ATM-AVI is the first drug candidate to be developed under a public-private partnership agreement between AstraZeneca and the Biomedical Advanced Research and Development Authority (BARDA), a part of the U.S. Department of Health and Human Services' Office of the Assistant Secretary for Preparedness and Response (ASPR). The goal of this strategic alliance is to develop a portfolio of drug candidates over the next five years with dual uses in treating illnesses caused by bioterrorism agents and antibiotic-resistant infections.
Aztreonam is not inactivated by MBLs, as a single agent it has limited utility because the vast majority of MBL-producing pathogens also express serine-β-lactamases that can inactivate it. With avibactam's ability to inhibit many serine-β-lactamase enzymes, aztreonam's activity is restored against pathogens that co-produce MBLs and serine enzymes, presenting a new treatment option.
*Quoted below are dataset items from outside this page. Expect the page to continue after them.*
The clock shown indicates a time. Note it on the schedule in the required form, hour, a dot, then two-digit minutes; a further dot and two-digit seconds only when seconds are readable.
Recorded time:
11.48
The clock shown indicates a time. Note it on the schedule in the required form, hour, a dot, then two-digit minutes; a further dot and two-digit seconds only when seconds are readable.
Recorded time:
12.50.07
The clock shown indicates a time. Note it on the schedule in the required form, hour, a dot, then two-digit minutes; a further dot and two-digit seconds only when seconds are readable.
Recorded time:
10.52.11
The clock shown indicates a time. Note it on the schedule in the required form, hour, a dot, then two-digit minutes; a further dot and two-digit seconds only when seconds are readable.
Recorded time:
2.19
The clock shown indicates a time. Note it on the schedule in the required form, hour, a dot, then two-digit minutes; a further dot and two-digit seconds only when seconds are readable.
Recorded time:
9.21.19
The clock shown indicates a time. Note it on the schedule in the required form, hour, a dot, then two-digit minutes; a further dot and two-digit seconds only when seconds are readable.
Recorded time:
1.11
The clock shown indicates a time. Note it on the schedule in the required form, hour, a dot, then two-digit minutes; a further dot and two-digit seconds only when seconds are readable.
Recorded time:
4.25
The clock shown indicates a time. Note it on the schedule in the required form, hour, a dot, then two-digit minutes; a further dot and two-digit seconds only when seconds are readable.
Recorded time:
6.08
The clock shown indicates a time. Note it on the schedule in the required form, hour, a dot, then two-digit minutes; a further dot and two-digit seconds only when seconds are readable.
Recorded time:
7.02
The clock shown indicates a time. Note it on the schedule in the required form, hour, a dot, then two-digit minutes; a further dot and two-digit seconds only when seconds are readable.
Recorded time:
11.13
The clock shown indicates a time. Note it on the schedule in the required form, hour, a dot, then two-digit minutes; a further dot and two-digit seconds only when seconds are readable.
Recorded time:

"The rate of antibiotic resistance continues to increase worldwide, representing a truly global threat that requires collaboration and sustained commitment from industry and government to develop solutions," said David Nicholson, executive vice president, Global Brands R&D, Allergan. "As a leader in anti-infectives, we are dedicated to the ongoing research and development of innovative products, like ATM-AVI, for patients with difficult-to-treat infections who, today, have very few or no effective options."
"This collaboration represents an important milestone in the development of ATM-AVI. Antimicrobial resistance is a huge global health challenge, which is increasingly at the forefront of the public health agenda. We look forward to working with health authorities to help bring this much-needed new treatment option to patients," said Hans Sijbesma, managing director, Antibiotics Business Unit, AstraZeneca.